Porém, a incoerência do texto é gritante, o autor inicia sua história apresentando um sujeito normal, sem fobia, sem psicose, sem ideia obsessiva, vejamos: “Não que fosse cheio de rancor, pessimista, depressivo, alimentada era a alma com as coisas boas da vida”, portanto, esse sujeito não tinha problema mental, apresentar-lhe depois como sujeito imundo, fedorento e excêntrico que não condizem com os traços de uma alma boa.
O conto de Ignácio de Loyola “O homem cuja orelha cresceu” é tão esdrúxulo e fantástico quanto o de Cyro de Mattos. Vejamos: Certo dia um homem sente-se fatigado e a orelha pesando, ele pensou que fosse em decorrência do cansaço do seu estafante trabalho, mas ao se olhar no espelho assustou-se ao ver suas orelhas enormes e, à medida que o tempo passava, as orelhas cresciam ainda mais. Pensou cortá-las com a tesoura, mas não encontrou uma tesoura. Cresciam tanto que procurou um açougueiro para fazer postas dessas carnes de orelha.

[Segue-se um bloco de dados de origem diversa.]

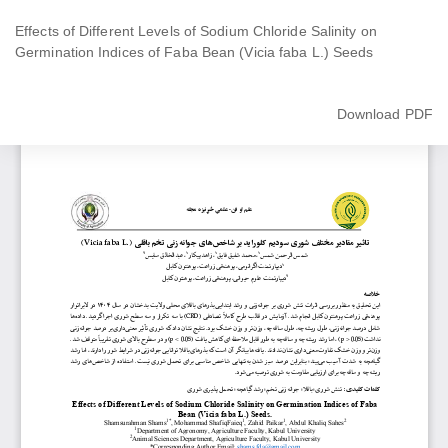
Return
to
Effects of Different Levels of Sodium Chloride Salinity on
Article
Germination Indices of Faba Bean (Vicia faba L.) Seeds
Details
Download
Download PDF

Não havia solução pra que suas orelhas parassem de crescer, nem o governador nem o presidente deram solução, as carnes se amontoavam na cidade, porém, surgiu um menino que sugeriu ao policial, a solução definitiva: “Por que o senhor não mata o dono da orelha?” - assim foi feito.
Sabemos que não irão faltar mentes de imaginação fértil para defender e achar o significado desses (des)contos. Porém, deixando de lado as conjecturas inúteis, as paixões intelectuais, as ilações inócuas, quais as contribuições que esses excessos de fantasia concorreram para o aprimoramento da ciência e da humanidade? Nenhum! Não existe nem fundo moral, a história encerra em si, são devaneios da imaginação que atendem, somente, à criatividade ilógica e absurda desses autores.
Não é a mesma coisa, mas uma metáfora, que tem um sentido figurado diferente, porém, explica quando o texto é inteligente, buscamos em Drummond um poema que fala da orelha do livro com significado que pode ser transposto para realidade sem prejuízo da arte, seus versos nos transportam para alguma situação real:
POEMA-ORELHA - Esta é a orelha do livro / por onde o poeta escuta / se dele falam mal / ou se o amam.
Tudo vivido? Nada. / Nada vivido? Tudo. / A orelha pouco explica / de cuidados terrenos / e a poesia mais rica / é um sinal de menos.
Enfim, que os ficcionista e poetas de fantasias nos perdoem, mas urge a necessidade duma literatura de pés no chão, de mensagens significativas que norteiem a vida difícil do homem moderno, mensagens que melhorem sua autoestima não de firulas intelectuais que não dizem nada nem nos levam a lugar nenhum.